Отрывок, характеризующий Сражение на Альме

– Если прикажете, они уйдут, – сказал он.
– Нет, нет, я пойду к ним, – сказала княжна Марья
Несмотря на отговариванье Дуняши и няни, княжна Марья вышла на крыльцо. Дрон, Дуняша, няня и Михаил Иваныч шли за нею. «Они, вероятно, думают, что я предлагаю им хлеб с тем, чтобы они остались на своих местах, и сама уеду, бросив их на произвол французов, – думала княжна Марья. – Я им буду обещать месячину в подмосковной, квартиры; я уверена, что Andre еще больше бы сделав на моем месте», – думала она, подходя в сумерках к толпе, стоявшей на выгоне у амбара.
Толпа, скучиваясь, зашевелилась, и быстро снялись шляпы. Княжна Марья, опустив глаза и путаясь ногами в платье, близко подошла к ним. Столько разнообразных старых и молодых глаз было устремлено на нее и столько было разных лиц, что княжна Марья не видала ни одного лица и, чувствуя необходимость говорить вдруг со всеми, не знала, как быть. Но опять сознание того, что она – представительница отца и брата, придало ей силы, и она смело начала свою речь.
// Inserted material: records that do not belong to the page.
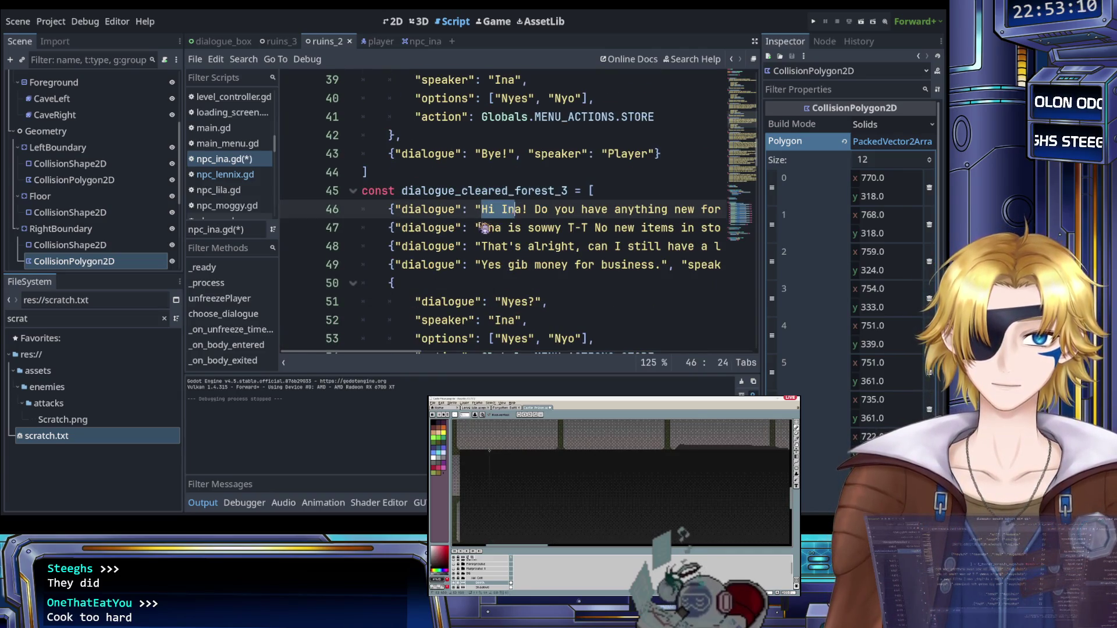
{"action": "mouse_move", "coordinate": [391, 229]}
{"action": "left_mouse_down"}
{"action": "mouse_move", "coordinate": [392, 214]}
{"action": "mouse_move", "coordinate": [689, 208]}
{"action": "left_mouse_up"}
{"action": "key", "text": "ctrl+x"}
Step: Type Ina's greeting 'He he he he he ... Raian!!!!', change the Player line to 'Y-yes, child', and save
{"action": "scroll", "coordinate": [391, 215], "scroll_direction": "right", "scroll_amount": 2}
{"action": "type", "text": "He he he he he"}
– Я очень рада, что вы пришли, – начала княжна Марья, не поднимая глаз и чувствуя, как быстро и сильно билось ее сердце. – Мне Дронушка сказал, что вас разорила война. Это наше общее горе, и я ничего не пожалею, чтобы помочь вам. Я сама еду, потому что уже опасно здесь и неприятель близко… потому что… Я вам отдаю все, мои друзья, и прошу вас взять все, весь хлеб наш, чтобы у вас не было нужды. А ежели вам сказали, что я отдаю вам хлеб с тем, чтобы вы остались здесь, то это неправда. Я, напротив, прошу вас уезжать со всем вашим имуществом в нашу подмосковную, и там я беру на себя и обещаю вам, что вы не будете нуждаться. Вам дадут и домы и хлеба. – Княжна остановилась. В толпе только слышались вздохи.
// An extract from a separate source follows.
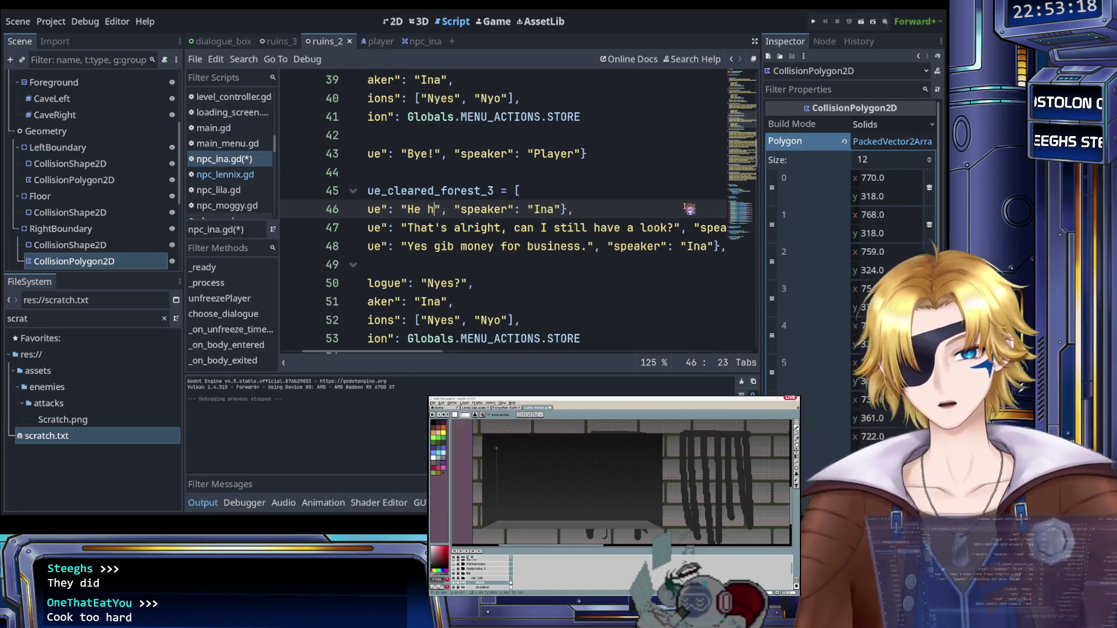
{"action": "type", "text": " ... Raian"}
– Я не от себя делаю это, – продолжала княжна, – я это делаю именем покойного отца, который был вам хорошим барином, и за брата, и его сына.
Она опять остановилась. Никто не прерывал ее молчания.
– Горе наше общее, и будем делить всё пополам. Все, что мое, то ваше, – сказала она, оглядывая лица, стоявшие перед нею.
Все глаза смотрели на нее с одинаковым выражением, значения которого она не могла понять. Было ли это любопытство, преданность, благодарность, или испуг и недоверие, но выражение на всех лицах было одинаковое.
– Много довольны вашей милостью, только нам брать господский хлеб не приходится, – сказал голос сзади.
– Да отчего же? – сказала княжна.
Никто не ответил, и княжна Марья, оглядываясь по толпе, замечала, что теперь все глаза, с которыми она встречалась, тотчас же опускались.
– Отчего же вы не хотите? – спросила она опять.
Никто не отвечал.
Княжне Марье становилось тяжело от этого молчанья; она старалась уловить чей нибудь взгляд.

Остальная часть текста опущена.